I picked up a book the other day, by an author I enjoy, and as I cosied down with it last night in bed I realized I'd already read it. The really frightening thing is I had to read the entire first chapter before it occurred to me. I had read this book not long ago, maybe a year or two. Practically no titles of books stick in my head anymore. Next thing you know I'll be saying - "A book about four daughters during the Civil War, who worry about money and one wants to write, sounds good". I only read Little Women dozens of times and we used to act out the parts after school. Everyone wanted to be Jo, so we had to scrupulously take turns or violence would have erupted. I remember tearing off my friend's mother's hydrangea bush blossoms to make bouquets. For the weddings of course. It's interesting how nobody wanted to be Amy, even though she ends up with the rich guy. Perhaps we were more noble than not. None of us did end up with a rich husband, so maybe we were just psychic.
I now have all these little notebooks: one for films, one for books, one for ideas (that book is very blank) and one for art exhibits. Unfortunately, I forget to take them with me or fill them in except every six months or so, and then I can no longer remember what I've read or seen. In the film book you have to write in the date you saw it, but I am lucky if I can guess which year. Anything more specific is beyond me. You can find me some nights with the art book trying to think when I've last been to an art show, and when and did I like it or hate it? It's as torturous as those dream journals everyone kept in the seventies - I'd be racking my brain for details, but all I could remember was a bed with my whole family on their knees beside it. Tantalizing, but without further plot, impossible to describe. I was considered an extremely boring person due to this unvivid, unscandalous dream life. I gave up those groups and now allow myself to forget what I dreamt instantly and for eternity. My theory is the dream has done it's work in the unconscious, and it's like analyzing an accident after the event. It ain't gonna change nothin. I know, extremely convenient.
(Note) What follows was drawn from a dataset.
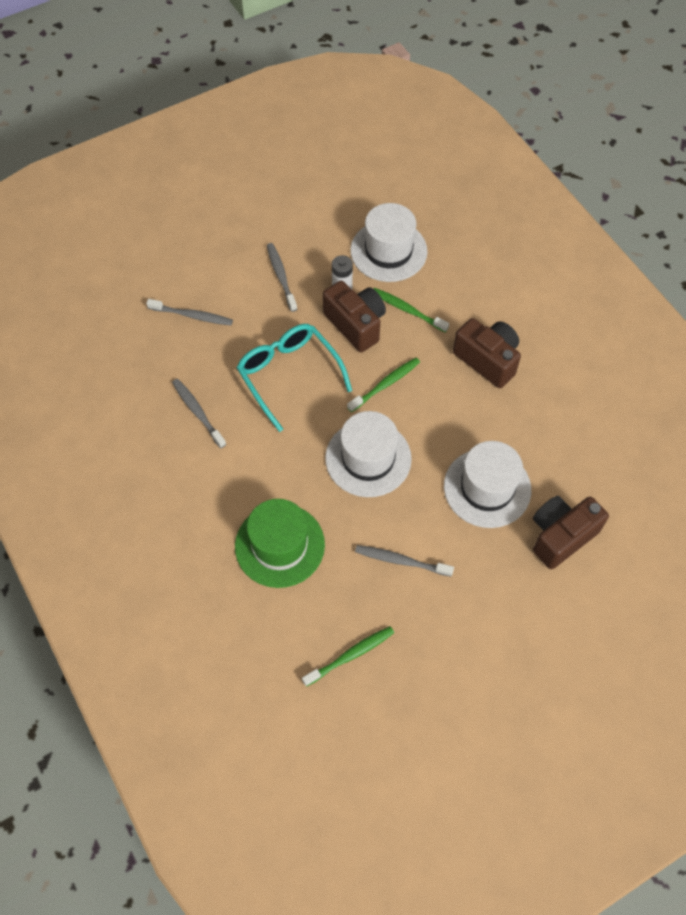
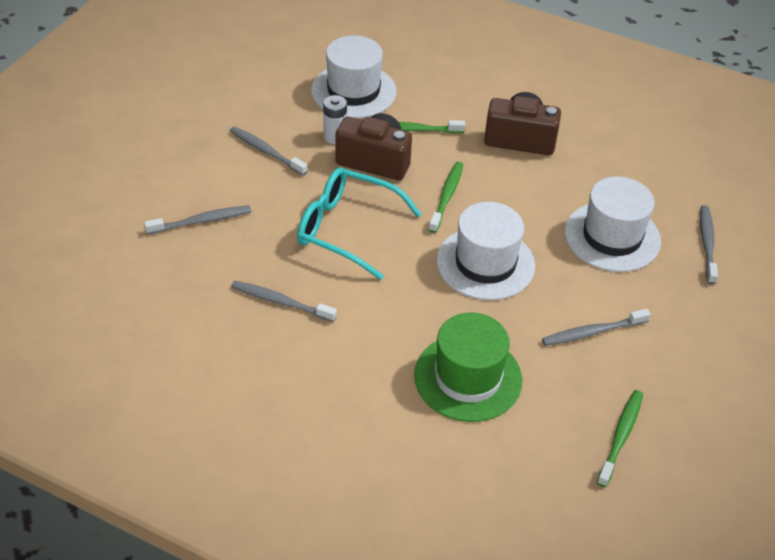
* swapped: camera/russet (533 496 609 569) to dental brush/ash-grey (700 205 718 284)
Now it's fine to reread Dickens or Dostoevsky, but it should be deliberate, not accidental. Some times I just read the darn book anyway. After all, I can't remember who did what, and the end is still a surprise. Waste not, want not. Or: remember not, waste not. I wish I could say I save on books this way, but I believe I keep rebuying the same four books, so it's not really efficient. It's especially tricky when I've read the hardback, and recognize the cover, but then it comes out in paperback, and looks entirely different, and the author photo is new (she usually looks younger with time not older, which is amazing) and they just switch the details enough to fool me and my aged ilk. I hope Obama extends consumer rights to eliminate these underhanded practices. If he were only a little older, he'd understand how important it is.